§ Listed records:
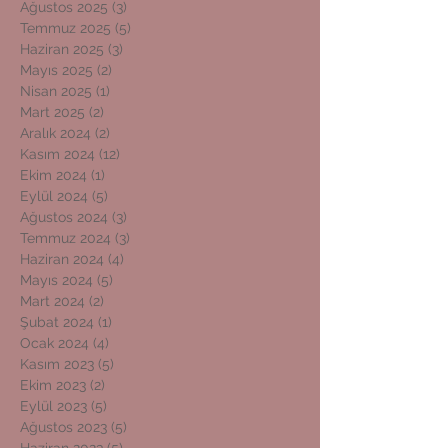
Ağustos 2025
(3)
3 yazı
Temmuz 2025
(5)
5 yazı
Haziran 2025
(3)
3 yazı
Mayıs 2025
(2)
2 yazı
Nisan 2025
(1)
1 yazı
Mart 2025
(2)
2 yazı
Aralık 2024
(2)
2 yazı
Kasım 2024
(12)
12 yazı
Ekim 2024
(1)
1 yazı
Eylül 2024
(5)
5 yazı
Ağustos 2024
(3)
3 yazı
Temmuz 2024
(3)
3 yazı
Haziran 2024
(4)
4 yazı
Mayıs 2024
(5)
5 yazı
Mart 2024
(2)
2 yazı
Şubat 2024
(1)
1 yazı
Ocak 2024
(4)
4 yazı
Kasım 2023
(5)
5 yazı
Ekim 2023
(2)
2 yazı
Eylül 2023
(5)
5 yazı
Ağustos 2023
(5)
5 yazı
Haziran 2023
(5)
5 yazı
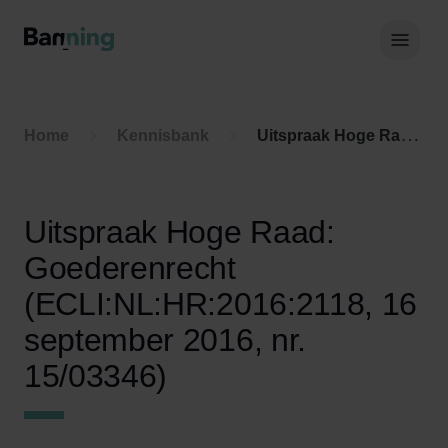
Skip to Content
Hoof
Home
Kennisbank
Uitspraak Hoge Raad: Goederenrecht (ECLI:NL:HR:2016:2118, 16 september 2016, nr. 15/03346)
Uitspraak Hoge Raad:
Goederenrecht
(ECLI:NL:HR:2016:2118, 16
september 2016, nr.
15/03346)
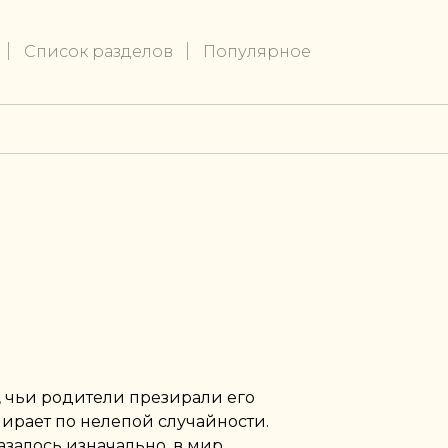
Список разделов
Популярное
, чьи родители презирали его
ирает по нелепой случайности.
азалось изначально, в мир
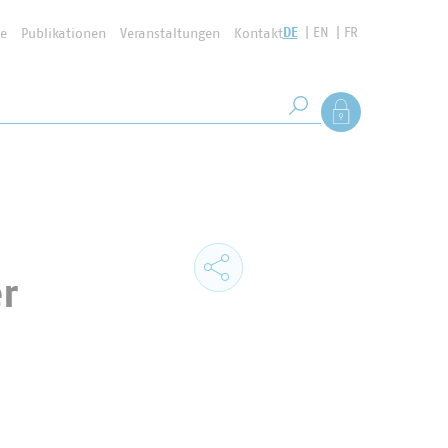
DE
EN
FR
se
Publikationen
Veranstaltungen
Kontakt
Suchbegriff
Als Mitglied anmel
Suche starten
r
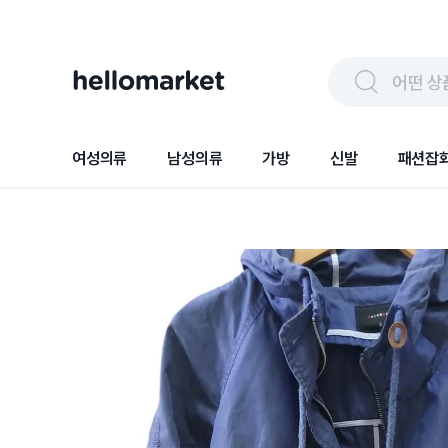
어떤 상
여성의류
남성의류
가방
신발
패션잡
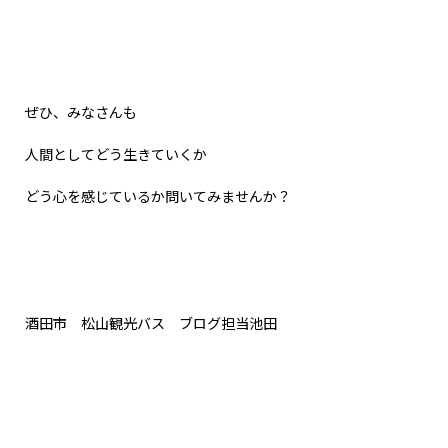
ぜひ、みなさんも
人間としてどう生きていくか
どう心を感じているか問いてみませんか？
酒田市 松山観光バス ブログ担当池田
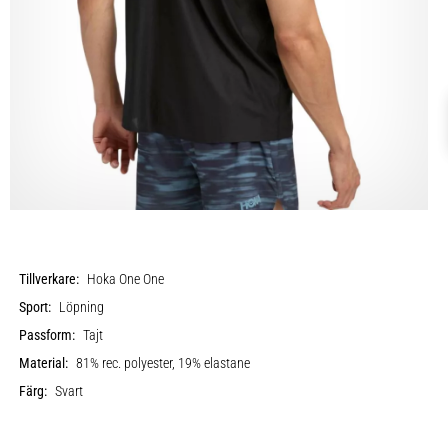
Tillverkare:
Hoka One One
Sport:
Löpning
Passform:
Tajt
Material:
81% rec. polyester, 19% elastane
Färg:
Svart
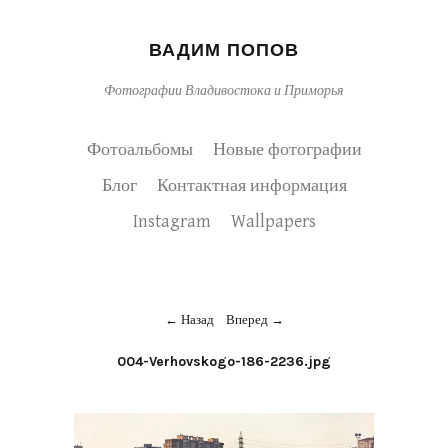
ВАДИМ ПОПОВ
Фотографии Владивостока и Приморья
Фотоальбомы
Новые фотографии
Блог
Контактная информация
Instagram
Wallpapers
Назад
Вперед
004-Verhovskogo-186-2236.jpg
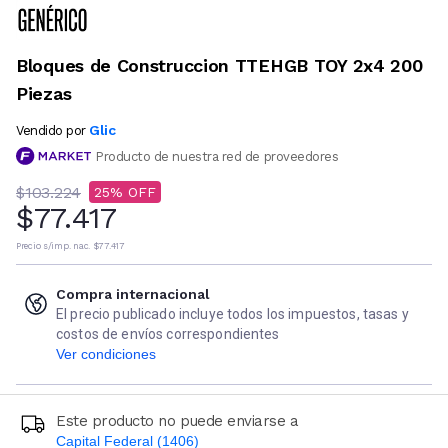
Bloques de Construccion TTEHGB TOY 2x4 200
Piezas
Glic
Vendido por
Producto de nuestra red de proveedores
$103.224
25
$77.417
Precio s/imp. nac.
$77.417
Compra internacional
El precio publicado incluye todos los impuestos, tasas y
costos de envíos correspondientes
Ver condiciones
Este producto no puede enviarse a
Capital Federal (1406)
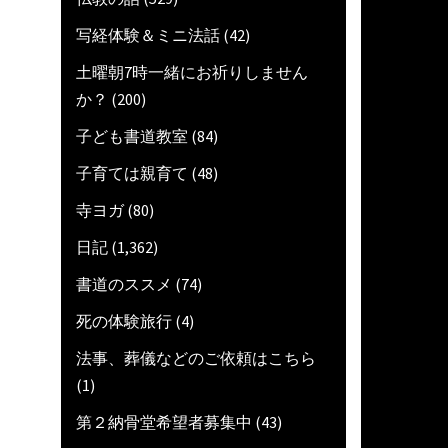
写経体験＆ミニ法話
(42)
土曜朝7時一緒にお祈りしません
か？
(200)
子ども書道教室
(84)
子育ては親育て
(48)
寺ヨガ
(80)
日記
(1,362)
書道のススメ
(74)
死の体験旅行
(4)
法事、葬儀などのご依頼はこちら
(1)
第２納骨堂希望者募集中
(43)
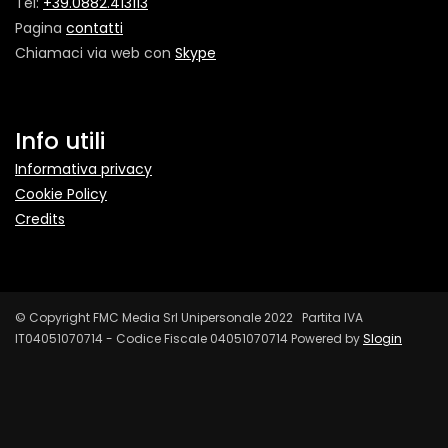
Tel:
+39.0882.413113
Pagina
contatti
Chiamaci via web con
Skype
Info utili
Informativa privacy
Cookie Policy
Credits
© Copyright FMC Media Srl Unipersonale 2022 Partita IVA
IT04051070714 - Codice Fiscale 04051070714 Powered by
Slogin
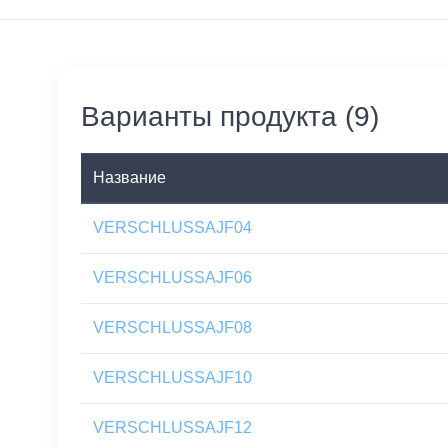
Варианты продукта (9)
Название
VERSCHLUSSAJF04
VERSCHLUSSAJF06
VERSCHLUSSAJF08
VERSCHLUSSAJF10
VERSCHLUSSAJF12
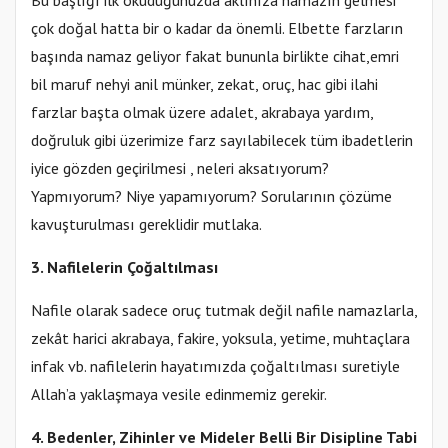
Bu başlığı ilk okuduğunuzda aklınıza namazın gelmesi
çok doğal hatta bir o kadar da önemli. Elbette farzların
başında namaz geliyor fakat bununla birlikte cihat,emri
bil maruf nehyi anil münker, zekat, oruç, hac gibi ilahi
farzlar başta olmak üzere adalet, akrabaya yardım,
doğruluk gibi üzerimize farz sayılabilecek tüm ibadetlerin
iyice gözden geçirilmesi , neleri aksatıyorum?
Yapmıyorum? Niye yapamıyorum? Sorularının çözüme
kavuşturulması gereklidir mutlaka.
3. Nafilelerin Çoğaltılması
Nafile olarak sadece oruç tutmak değil nafile namazlarla,
zekât harici akrabaya, fakire, yoksula, yetime, muhtaçlara
infak vb. nafilelerin hayatımızda çoğaltılması suretiyle
Allah’a yaklaşmaya vesile edinmemiz gerekir.
4. Bedenler, Zihinler ve Mideler Belli Bir Disipline Tabi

§ Description of the task:
Provide the number of lines above that include the string "Uitspraak", with no other words.

§ Your response:
2